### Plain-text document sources
● ● ●
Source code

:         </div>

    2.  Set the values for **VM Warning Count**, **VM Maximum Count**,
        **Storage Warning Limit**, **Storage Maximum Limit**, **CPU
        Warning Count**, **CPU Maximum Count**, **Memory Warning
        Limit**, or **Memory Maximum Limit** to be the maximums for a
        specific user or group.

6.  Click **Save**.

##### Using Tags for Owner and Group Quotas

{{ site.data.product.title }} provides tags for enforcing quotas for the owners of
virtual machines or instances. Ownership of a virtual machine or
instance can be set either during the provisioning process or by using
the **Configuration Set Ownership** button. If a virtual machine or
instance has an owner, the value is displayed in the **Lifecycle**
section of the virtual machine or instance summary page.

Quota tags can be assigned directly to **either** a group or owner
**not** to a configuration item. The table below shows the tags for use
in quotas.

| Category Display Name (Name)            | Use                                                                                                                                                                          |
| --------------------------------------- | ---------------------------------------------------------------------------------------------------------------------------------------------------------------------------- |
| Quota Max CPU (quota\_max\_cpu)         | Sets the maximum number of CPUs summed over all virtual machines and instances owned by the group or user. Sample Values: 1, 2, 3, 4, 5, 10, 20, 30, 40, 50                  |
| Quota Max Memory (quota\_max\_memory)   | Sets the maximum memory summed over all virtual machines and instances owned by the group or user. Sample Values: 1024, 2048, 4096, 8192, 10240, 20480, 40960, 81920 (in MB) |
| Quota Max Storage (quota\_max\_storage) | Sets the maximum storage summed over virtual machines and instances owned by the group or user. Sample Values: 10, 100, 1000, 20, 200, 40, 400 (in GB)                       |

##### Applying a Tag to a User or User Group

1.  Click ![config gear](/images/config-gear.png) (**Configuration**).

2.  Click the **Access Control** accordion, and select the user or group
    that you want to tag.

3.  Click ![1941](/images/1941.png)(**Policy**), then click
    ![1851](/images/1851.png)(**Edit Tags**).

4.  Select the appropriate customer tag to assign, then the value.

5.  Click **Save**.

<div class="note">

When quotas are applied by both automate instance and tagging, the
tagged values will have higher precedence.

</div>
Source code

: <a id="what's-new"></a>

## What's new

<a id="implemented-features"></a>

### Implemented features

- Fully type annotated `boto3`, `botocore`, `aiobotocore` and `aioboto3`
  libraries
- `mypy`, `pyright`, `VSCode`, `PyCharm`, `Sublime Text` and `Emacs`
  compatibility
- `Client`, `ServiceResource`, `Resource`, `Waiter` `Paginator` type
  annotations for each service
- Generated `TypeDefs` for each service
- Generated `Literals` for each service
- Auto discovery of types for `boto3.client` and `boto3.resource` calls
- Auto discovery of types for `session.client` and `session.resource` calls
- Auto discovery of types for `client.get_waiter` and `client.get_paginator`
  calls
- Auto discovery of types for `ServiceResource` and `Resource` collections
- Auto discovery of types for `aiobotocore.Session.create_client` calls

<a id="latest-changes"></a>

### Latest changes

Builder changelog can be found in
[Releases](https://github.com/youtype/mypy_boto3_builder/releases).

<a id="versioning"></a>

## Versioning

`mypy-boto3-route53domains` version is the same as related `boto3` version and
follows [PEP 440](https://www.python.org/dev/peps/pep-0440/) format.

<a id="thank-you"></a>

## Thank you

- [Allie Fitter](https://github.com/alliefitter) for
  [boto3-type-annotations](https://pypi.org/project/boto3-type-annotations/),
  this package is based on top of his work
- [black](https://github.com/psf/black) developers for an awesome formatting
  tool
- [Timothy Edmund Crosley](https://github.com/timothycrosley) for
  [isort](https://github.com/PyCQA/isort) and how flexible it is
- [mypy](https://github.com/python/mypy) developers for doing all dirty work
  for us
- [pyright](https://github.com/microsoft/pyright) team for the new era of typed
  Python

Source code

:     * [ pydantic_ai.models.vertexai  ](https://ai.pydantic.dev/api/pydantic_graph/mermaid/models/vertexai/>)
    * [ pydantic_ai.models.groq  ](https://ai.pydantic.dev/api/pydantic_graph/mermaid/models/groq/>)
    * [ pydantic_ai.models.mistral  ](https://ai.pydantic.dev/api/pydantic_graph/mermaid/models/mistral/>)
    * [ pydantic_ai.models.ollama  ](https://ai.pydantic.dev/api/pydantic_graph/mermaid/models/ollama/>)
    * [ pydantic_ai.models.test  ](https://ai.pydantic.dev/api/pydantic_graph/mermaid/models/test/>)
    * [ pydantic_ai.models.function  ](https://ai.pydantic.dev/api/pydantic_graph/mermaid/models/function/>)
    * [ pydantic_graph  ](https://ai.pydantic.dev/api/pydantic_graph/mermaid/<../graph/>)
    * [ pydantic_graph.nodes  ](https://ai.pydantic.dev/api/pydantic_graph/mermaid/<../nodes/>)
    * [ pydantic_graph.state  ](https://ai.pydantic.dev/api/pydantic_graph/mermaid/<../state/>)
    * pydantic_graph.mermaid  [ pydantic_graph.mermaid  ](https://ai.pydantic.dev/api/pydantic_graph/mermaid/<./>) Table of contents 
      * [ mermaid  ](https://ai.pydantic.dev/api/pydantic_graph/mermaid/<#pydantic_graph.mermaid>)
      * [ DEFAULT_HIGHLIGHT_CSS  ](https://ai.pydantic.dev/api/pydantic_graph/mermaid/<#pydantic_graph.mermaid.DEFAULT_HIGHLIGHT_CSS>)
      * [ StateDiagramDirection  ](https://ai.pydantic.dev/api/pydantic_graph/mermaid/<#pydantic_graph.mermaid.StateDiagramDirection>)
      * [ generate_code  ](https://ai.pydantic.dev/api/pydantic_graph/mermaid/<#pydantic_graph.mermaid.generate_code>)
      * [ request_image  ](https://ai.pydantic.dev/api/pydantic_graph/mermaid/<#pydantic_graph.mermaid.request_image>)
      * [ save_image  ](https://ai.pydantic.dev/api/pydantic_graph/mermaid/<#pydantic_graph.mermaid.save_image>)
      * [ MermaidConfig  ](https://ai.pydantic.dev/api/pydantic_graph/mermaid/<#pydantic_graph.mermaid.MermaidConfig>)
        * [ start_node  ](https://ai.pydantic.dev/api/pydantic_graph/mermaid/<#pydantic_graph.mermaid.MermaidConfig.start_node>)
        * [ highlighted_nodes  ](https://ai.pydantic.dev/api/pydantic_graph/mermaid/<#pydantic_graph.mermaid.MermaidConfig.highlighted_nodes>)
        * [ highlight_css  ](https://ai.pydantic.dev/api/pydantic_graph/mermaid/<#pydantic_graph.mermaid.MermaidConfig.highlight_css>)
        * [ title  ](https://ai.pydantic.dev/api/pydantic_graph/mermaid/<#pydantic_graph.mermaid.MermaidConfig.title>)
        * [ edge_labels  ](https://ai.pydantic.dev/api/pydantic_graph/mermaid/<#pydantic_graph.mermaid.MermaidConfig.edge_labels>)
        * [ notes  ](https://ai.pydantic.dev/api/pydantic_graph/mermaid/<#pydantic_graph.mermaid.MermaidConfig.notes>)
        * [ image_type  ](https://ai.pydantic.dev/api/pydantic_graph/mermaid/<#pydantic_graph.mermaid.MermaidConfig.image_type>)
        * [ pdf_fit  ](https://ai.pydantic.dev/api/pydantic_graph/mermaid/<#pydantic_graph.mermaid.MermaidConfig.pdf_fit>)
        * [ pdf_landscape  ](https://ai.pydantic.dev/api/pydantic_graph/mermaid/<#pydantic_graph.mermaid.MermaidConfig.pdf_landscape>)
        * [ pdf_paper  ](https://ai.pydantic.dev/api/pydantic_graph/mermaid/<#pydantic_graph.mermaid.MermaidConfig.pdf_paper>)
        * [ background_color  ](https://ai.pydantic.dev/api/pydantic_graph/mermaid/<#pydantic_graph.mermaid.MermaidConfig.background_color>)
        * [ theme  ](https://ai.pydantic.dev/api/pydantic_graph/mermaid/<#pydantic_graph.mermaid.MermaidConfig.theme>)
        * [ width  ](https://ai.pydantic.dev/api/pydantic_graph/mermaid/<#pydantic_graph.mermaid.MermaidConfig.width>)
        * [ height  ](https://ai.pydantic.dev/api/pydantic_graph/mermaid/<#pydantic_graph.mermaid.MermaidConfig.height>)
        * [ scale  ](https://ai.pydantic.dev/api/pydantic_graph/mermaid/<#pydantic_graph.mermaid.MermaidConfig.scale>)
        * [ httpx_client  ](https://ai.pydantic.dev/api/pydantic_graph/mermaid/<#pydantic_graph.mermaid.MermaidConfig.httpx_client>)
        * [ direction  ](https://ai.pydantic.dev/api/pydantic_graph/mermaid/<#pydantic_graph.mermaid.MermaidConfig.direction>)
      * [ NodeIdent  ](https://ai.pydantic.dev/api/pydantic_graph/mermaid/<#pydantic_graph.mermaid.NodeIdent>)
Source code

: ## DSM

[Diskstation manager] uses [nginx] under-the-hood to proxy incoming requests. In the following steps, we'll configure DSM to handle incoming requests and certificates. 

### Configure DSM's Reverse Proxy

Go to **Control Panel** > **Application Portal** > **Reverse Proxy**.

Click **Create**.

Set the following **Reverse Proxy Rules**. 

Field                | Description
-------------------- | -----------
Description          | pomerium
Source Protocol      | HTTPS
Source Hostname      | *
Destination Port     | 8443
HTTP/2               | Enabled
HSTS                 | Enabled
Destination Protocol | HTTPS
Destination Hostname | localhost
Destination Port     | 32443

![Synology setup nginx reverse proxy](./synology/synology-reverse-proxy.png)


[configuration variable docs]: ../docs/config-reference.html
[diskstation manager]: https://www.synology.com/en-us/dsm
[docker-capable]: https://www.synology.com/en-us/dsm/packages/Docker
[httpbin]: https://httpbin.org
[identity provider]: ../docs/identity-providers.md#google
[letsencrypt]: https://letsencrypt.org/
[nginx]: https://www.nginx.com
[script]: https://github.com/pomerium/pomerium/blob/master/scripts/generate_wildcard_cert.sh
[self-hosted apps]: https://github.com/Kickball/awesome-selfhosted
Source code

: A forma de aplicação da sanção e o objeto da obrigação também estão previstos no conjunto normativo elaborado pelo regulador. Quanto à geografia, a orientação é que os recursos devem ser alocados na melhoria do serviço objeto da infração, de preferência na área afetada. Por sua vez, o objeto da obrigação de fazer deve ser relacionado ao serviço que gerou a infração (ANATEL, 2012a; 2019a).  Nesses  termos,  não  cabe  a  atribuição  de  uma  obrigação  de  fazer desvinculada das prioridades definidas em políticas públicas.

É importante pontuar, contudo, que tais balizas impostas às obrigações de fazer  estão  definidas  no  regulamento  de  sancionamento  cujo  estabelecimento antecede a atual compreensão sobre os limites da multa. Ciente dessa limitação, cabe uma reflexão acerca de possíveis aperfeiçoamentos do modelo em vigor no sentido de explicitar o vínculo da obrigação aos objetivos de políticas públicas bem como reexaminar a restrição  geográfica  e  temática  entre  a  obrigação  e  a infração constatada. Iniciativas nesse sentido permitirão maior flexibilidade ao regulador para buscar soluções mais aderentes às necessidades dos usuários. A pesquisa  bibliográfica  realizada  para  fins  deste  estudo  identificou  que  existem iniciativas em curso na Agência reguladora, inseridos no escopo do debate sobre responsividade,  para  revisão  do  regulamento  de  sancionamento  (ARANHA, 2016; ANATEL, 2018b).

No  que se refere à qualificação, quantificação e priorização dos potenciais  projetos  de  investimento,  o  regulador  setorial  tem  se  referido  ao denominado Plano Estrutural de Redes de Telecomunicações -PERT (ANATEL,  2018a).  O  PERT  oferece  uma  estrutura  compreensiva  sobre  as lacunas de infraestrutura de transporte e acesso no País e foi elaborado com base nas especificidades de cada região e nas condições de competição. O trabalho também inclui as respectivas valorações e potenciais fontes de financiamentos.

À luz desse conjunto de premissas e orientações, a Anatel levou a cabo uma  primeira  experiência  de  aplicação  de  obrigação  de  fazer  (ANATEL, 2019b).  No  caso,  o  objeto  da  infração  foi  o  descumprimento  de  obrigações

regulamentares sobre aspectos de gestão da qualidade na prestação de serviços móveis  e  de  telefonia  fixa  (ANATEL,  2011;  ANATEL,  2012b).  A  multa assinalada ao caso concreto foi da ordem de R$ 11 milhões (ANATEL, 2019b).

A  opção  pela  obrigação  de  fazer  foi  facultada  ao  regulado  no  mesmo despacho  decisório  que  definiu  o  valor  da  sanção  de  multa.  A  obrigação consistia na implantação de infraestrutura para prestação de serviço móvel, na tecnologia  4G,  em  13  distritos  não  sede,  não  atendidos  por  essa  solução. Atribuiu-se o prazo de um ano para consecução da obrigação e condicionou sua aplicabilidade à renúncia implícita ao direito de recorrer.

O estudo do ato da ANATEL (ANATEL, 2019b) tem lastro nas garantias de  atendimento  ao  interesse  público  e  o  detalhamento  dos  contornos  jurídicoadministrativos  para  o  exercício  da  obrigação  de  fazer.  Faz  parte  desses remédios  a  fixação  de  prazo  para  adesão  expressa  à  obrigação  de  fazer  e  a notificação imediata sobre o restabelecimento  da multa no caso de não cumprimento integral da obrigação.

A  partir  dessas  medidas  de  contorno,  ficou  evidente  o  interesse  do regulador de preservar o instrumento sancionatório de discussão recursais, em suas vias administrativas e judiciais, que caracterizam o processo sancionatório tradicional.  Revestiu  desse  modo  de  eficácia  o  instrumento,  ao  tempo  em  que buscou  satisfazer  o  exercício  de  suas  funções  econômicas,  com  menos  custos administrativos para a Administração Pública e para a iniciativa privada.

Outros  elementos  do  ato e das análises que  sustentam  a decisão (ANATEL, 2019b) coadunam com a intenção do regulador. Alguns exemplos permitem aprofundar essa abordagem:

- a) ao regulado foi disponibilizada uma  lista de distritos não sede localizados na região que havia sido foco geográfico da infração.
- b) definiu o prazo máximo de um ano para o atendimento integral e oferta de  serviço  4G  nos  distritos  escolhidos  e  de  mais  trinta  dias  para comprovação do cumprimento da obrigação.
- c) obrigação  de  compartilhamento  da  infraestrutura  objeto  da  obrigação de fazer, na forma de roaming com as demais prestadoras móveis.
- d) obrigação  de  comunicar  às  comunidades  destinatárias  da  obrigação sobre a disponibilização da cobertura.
● ● ●
### What you should do
Copy the lines above exactly. Start with the line containing "- [black](https://github.com/psf/black) developers", end with the line containing "- [pyright](https://github.com/microsoft/pyright) team", and include both.

### Answer area
- [black](https://github.com/psf/black) developers for an awesome formatting
  tool
- [Timothy Edmund Crosley](https://github.com/timothycrosley) for
  [isort](https://github.com/PyCQA/isort) and how flexible it is
- [mypy](https://github.com/python/mypy) developers for doing all dirty work
  for us
- [pyright](https://github.com/microsoft/pyright) team for the new era of typed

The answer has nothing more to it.